2 Department of Immunology, School of Medicine

3 Department of Pathology, School of Medicine, Shiraz University of Medical Sciences, Shiraz, Iran


Background: CD8+ cytotoxic T lymphocytes have been recently divided based on their cytokine expression profile.
Objective: To evaluate the percentages of CD8+ lymphocytes and their effector subsets including Tc1, Tc2 and Tc17 in the tumor draining lymph nodes (TDLNs) of patients with breast cancer.
Methods: Single cell suspensions were obtained from TDLNs of 42 patients with breast cancer. Staining of the cell surface markers and intracellular cytokines was performed using appropriate fluorochrome-conjugated antibodies. The data was acquired on a four-color flow cytometer and was analyzed by CellQuestPro software package. The percentages of different CD8+ cell subtypes (Tc1, Tc2 and Tc17) were quantified in CD8+ T lymphocytes. The comparison was made between LN+ versus LN- patients, as well as patients in different clinico-pathological status.

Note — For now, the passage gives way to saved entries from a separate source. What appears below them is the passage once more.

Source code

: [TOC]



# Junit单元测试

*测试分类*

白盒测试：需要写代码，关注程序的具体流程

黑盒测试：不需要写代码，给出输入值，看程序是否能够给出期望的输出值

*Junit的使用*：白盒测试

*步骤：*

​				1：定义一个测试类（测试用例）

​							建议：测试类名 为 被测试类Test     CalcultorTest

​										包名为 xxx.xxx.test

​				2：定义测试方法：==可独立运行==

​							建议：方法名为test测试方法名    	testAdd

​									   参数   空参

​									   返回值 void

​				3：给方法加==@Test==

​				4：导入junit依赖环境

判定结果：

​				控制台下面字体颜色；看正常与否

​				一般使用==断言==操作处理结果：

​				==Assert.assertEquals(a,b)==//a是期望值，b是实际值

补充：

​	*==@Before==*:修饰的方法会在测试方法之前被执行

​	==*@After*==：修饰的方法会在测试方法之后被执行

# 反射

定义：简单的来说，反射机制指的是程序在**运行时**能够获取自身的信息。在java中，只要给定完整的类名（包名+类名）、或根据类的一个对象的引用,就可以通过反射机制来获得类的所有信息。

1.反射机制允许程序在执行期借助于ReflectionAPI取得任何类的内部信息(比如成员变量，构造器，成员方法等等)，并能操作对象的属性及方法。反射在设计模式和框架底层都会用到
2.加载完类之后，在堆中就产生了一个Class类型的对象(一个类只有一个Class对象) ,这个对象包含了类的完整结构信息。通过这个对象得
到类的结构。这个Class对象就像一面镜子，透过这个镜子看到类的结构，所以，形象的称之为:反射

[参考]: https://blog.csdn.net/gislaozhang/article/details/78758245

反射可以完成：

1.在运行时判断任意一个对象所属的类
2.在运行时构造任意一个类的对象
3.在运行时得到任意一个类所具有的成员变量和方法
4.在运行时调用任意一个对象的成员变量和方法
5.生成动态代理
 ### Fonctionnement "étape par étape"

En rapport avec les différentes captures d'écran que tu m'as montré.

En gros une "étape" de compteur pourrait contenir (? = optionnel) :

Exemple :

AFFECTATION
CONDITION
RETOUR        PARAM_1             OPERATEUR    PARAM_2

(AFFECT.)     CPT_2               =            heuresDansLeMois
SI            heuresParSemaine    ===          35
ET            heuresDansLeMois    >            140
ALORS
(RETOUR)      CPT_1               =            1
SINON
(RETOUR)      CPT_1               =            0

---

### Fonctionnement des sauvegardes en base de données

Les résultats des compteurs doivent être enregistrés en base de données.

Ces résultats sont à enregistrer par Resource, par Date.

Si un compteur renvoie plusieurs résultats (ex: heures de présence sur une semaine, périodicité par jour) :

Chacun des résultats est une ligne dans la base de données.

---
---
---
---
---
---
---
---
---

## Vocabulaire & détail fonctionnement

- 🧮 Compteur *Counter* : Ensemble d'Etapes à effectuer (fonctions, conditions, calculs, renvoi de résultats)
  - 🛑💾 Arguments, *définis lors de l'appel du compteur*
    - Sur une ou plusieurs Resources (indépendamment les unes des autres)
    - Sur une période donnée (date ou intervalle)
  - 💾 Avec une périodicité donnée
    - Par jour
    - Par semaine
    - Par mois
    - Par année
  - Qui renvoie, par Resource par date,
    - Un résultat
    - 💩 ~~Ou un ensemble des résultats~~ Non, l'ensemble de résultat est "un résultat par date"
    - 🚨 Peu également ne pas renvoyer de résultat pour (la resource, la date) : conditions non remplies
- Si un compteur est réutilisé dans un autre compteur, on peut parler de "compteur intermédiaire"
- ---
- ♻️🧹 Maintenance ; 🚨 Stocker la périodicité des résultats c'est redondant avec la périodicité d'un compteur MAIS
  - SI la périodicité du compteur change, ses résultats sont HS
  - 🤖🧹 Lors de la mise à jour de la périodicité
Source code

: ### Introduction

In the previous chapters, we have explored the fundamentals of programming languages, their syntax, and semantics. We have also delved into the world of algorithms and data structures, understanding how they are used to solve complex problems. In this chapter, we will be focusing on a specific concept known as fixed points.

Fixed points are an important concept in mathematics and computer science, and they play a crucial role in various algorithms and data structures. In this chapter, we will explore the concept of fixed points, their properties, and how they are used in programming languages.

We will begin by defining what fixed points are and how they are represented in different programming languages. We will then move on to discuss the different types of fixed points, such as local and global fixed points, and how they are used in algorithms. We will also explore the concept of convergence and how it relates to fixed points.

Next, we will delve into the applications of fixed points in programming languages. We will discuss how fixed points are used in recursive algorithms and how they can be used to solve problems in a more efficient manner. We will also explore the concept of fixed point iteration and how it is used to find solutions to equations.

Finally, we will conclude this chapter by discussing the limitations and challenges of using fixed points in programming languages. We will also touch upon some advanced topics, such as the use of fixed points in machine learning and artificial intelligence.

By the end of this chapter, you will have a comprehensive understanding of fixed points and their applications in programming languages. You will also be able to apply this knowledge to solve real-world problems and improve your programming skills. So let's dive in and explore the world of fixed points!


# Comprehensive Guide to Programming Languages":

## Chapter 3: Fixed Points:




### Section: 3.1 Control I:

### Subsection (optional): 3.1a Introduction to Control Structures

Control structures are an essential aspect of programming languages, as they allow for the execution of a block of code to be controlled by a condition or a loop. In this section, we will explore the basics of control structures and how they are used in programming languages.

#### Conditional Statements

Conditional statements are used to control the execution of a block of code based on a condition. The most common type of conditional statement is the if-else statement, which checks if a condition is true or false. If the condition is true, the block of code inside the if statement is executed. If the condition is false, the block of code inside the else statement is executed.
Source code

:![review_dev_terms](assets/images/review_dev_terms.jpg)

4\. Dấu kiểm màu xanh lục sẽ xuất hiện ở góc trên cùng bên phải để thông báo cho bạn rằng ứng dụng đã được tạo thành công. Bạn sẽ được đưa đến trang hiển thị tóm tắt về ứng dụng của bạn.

Results: The percentage of Tc1, Tc2 and Tc17 subsets were not significantly different between LN+ and LN- patients. Despite no difference in the percentages of Tc1 cells in LN+ patients with infiltrative ductal carcinoma (IDC), the mean expression of IFN-γ by Tc1 cells decreased significantly in comparison to LN- patients. On the other hand, the percentages of Tc2 and Tc17 effector subsets were increased in advanced stages (p=0.018 and p=0.009, respectively).
Conclusion: As the first study to investigate various effector subtypes of CD8+ lymphocytes in TDLNs of patients with breast cancer, our data collectively suggests a positive association between IL-17- and IL-4-producing CD8+ T cell percentages (Tc2 and Tc17) in TDLNs with breast cancer progression. Although the number of Tc1 cells seems not to be affected by cancer progression, down-regulation of IFN-γ by these cells seems to be associated with tumor metastasis to TDLNs. These findings may have implications in cancer immunotherapy based on CD8+ effector subsets.